Oder nehmen wir als Beispiel das Berlin in den 20er Jahren: Das war geprägt von galizischen Juden, Exilanten aus Russland und sonst woher... Der Begriff Migration ist eigentlich ein sehr fruchtbarer, kreativer, lebenswichtiger.
Das sehen aber nicht alle so.
Die Ablehnung und das Misstrauen wurzeln hauptsächlich in der Angst. Für viele sind Migranten eine Bedrohung des so genannten Identifikationsversprechens im Hinblick auf die ökonomische Zukunft ihrer Kinder, die sie bedroht sehen. Deswegen haben national-populistische Strömungen leichtes Spiel, Ängste zu schüren. Aber: Deine Rente, meine Rente, das alles kann nur funktionieren, wenn genug in die Kassen einzahlen. Da sind wir auf jeden neuen Mitbürger angewiesen. Sonst kracht unser Sozialstaat zusammen. Das ist eine ganz einfache Rechnung.
30 Jahre Shantelogy. Was erwartet die Zuhörer beim Konzert im Burghof?
Es wird ein sehr sinnliches Spektakel – in erster Linie mit Party-Charakter, das wissen meine Fans. Wir sind eine bunt zusammengewürfelte Truppe, und jeder hat eine sehr eigene Handschrift in der Interpretation meiner Kompositionen. Da gibt es Stücke, die sind schon 25 Jahre alt. Die werden aber ganz neu, individuell gespielt. Es wird ein Popkonzert, angereichert mit traditionellen Klängen: mediterran, orientalisch, kleinasiatisch, jiddisch, slawisch.... Es gibt ganz verschiedene Einflüsse – das ist bei mir Programm. Und gerade bei Ihnen in diesem geradezu magischen Dreiländereck.
Also als magisch wurden wir noch nie eingestuft?
Man könnte fast sagen, das ist der Bauchnabel Europas.
Wie sehen Ihre weiteren musikalischen Pläne aus?
Shantel ist ein zweigleisiger kreativer Prozess. Ich bin zum einen sehr viel in der Welt unterwegs. war gerade in Südamerika. Da habe ich natürlich Augen und Ohren offen und adaptiere lokale musikalische Innovationen. Dann setze ich die sofort im Studio um. Da liegt dann unglaublich viel auf meinem Rechner, im Archiv und wartet darauf, verarbeitet zu werden Auf der anderen Seite bin ich ein sehr bodenständiger Songschreiber. Viele Songs sind am Schreibtisch entstanden. Das mache ich weiterhin intensiv.
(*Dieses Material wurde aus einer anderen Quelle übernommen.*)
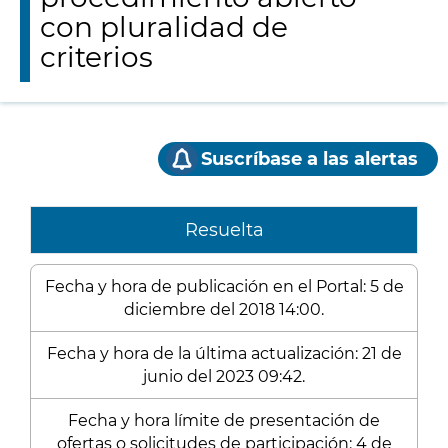
con pluralidad de
criterios
Suscríbase a las alertas
Resuelta
Fecha y hora de publicación en el Portal: 5 de
diciembre del 2018 14:00.
Fecha y hora de la última actualización: 21 de
junio del 2023 09:42.
Fecha y hora límite de presentación de
ofertas o solicitudes de participación: 4 de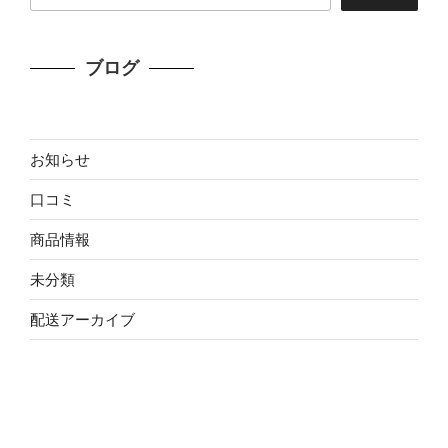
ブログ
お知らせ
口コミ
商品情報
未分類
配送アーカイブ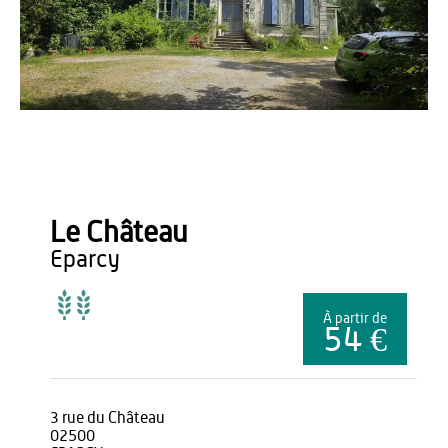
Gîtes de France
Le Château
eparcy
À partir de
54 €
3 rue du Château
02500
Wann gibt es eine neue Platte?
Nächstes Jahr gibt es eine neue Doppel-CD. Sie setzt von der Klangästhetik und dem Sound her das fort, wofür man mich kennt. Ich glaube, ich bin in der Lage, die Zeit und ihre Strömungen zu erspüren. Ich brauche eine Geschichte, ein Lebensgefühl – dann entsteht daraus auch etwas. Das war bisher bei jeder Platte so: Bukowina war die persönliche Spurensuche; „Disko Partisani“ war das Manifest zum Balkanpop, mit dem wir dem englischsprachigen Pop etwas entgegenhalten wollten.
„Planet Paprika“ war das Manifest für eine grenzenlose Gesellschaft und ein bisschen ironisch. Dann kam „Anarchy and Romance“, die Zertrümmerung des Klischees vom Balkanpop, ein klares Rockalbum. Da wollte ich zeigen, dass ich auch anders kann. Und „Viva Diaspora“ war eine Reminiszenz an meinen griechischen Großvater. Als die Finanzkrise in Giechenland war, war ich im Land und sammelte ganz tolle Erfahrungen – auch mit den dortigen Musikern. So hat jede Veröffentlichung ihre Geschichte.
Sie haben Ihre Live-Auftritte einmal als Rausch bezeichnet. Ist dieser Rausch nach wie vor da?
Ich sage mit Demut und Dankbarkeit: Ich habe einen tollen Beruf. Zwar ein knüppelharter Job, aber ich kann mir nichts Schöneres vorstellen. Ich mache das mit viel Hingabe. Und dass die Zuhörer das schätzen, macht mich glücklich. Konzerte geben, Musik schreiben, das ist für mich tatsächlich wie ein schöner Rauschzustand.